According to ERP.today, Oracle has launched Agentic Finance with pre-built agents for payables and planning. Infor has launched Agentic Orchestrator, embedding industry-specific agents across CloudSuite for manufacturing, supply chain, and finance. These vendors are changing the role of ERP from a system of record to a system of action.
Real examples in the factory.
Before, procurement managers cut purchase orders manually whenever inventory ran low. Now, procurement managers audit decisions made by an AI agent that identifies supply delays, contacts suppliers for updated delivery estimates, and adjusts production schedules autonomously.
Before, plant managers supervised production lines directly. Now, plant managers supervise software agents that perform real-time replanning, while themselves reviewing the inventory cost reductions and efficiency gains the agents propose.
Before, predictive maintenance was a quarterly exercise. Now, predictive agents stage parts automatically and schedule interventions in low-impact windows, reducing unplanned downtime by double-digit percentages.
Who benefits first. Mid-market manufacturers that can deploy agentic AI on the shop floor without a production shutdown are positioned to start the day their vendor turns it on, while large enterprises with heavier governance face slower rollouts.
Where to be careful. Manufacturing Dive reports that only 14 percent of agentic AI pilots reach production scale. The 86 percent failure rate does not reflect technology weakness. It reflects governance frameworks the adopters had not put in place. SMEs with simpler governance can scale faster, if they design the framework from the pilot stage.
Section 3. Services and Vertical SaaS
While manufacturing grows at 8 percent CAGR, vertical SaaS grows at almost twice that, at 16.3 percent CAGR (Data Insights Market).
The vertical SaaS market sat at $94.86 billion in 2025, and is projected to reach the low hundreds of billions by the early 2030s. Within the SMB sub-segment, growth is at 14 percent CAGR over 2023 to 2028. SMBs hold about 60 percent of the global SaaS ERP market overall.
Why vertical SaaS is winning SME share.
Horizontal ERP such as standard SAP or NetSuite is built broad to cover many industries. The result is high implementation effort to map specific vertical processes onto generic modules. Vertical SaaS starts from the processes of one industry, such as hospitality, healthcare, or construction. Implementations are shorter, user adoption is better, and the vendor evolves the product against regulations that affect that one industry.

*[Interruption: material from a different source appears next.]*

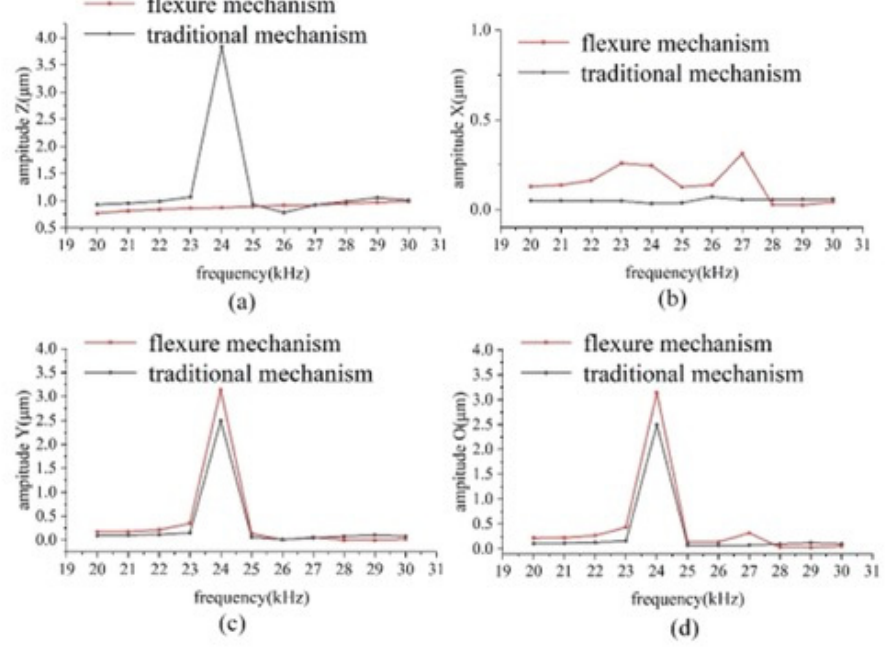
Figure 7. Vibration test of the output shaft of the microdissection device: ( a ) The frequency response curve of the vibration amplitude in the axial Z direction of the output shaft of the two structures; ( b ) the frequency response curve of the vibration amplitude in the lateral X direction of the output shaft of the two structures; ( c ) the frequency response curve of the vibration amplitude in the lateral Y direction of the output shaft of the two structures; ( d ) the frequency response curve of the vibration amplitude of the output shaft of the two structures in space. Table 5. The optimal vibration parameters of the output shaft of the two structure devices.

Industries growing fastest in 2026.
Healthcare. Stringent patient-data regulations and clinic, hospital, and lab workflows make horizontal ERP a poor fit. Vertical platforms focused on HIPAA and appointment systems are gaining traction.
Construction. Project-based accounting differs from standard accounting and integrates with design tools, equipment tracking, and subcontractor management. Acumatica's construction edition competes with Procore for operational leadership.
Hospitality. Revenue management, channel management, and guest experience need integrations that horizontal ERP does not provide. Cloudbeds and Mews are pulling mid-market share away from horizontal ERP.
Retail. Omnichannel inventory, POS, and e-commerce integration have become must-haves, putting retail-specific stacks such as Lightspeed and Shopify POS Pro into direct competition with horizontal ERP at the mid-market level.
Field service. Technician scheduling, mobile-first workflow, and on-site invoicing differ from office work. ServiceTitan is clearly extracting SME field service customers from horizontal stacks.
For SMEs in these industries, the question is not whether to choose horizontal or vertical. The question is whether the vertical platform integrates with a financial core. Many vertical SaaS systems are strong on operations but require a separate accounting backbone.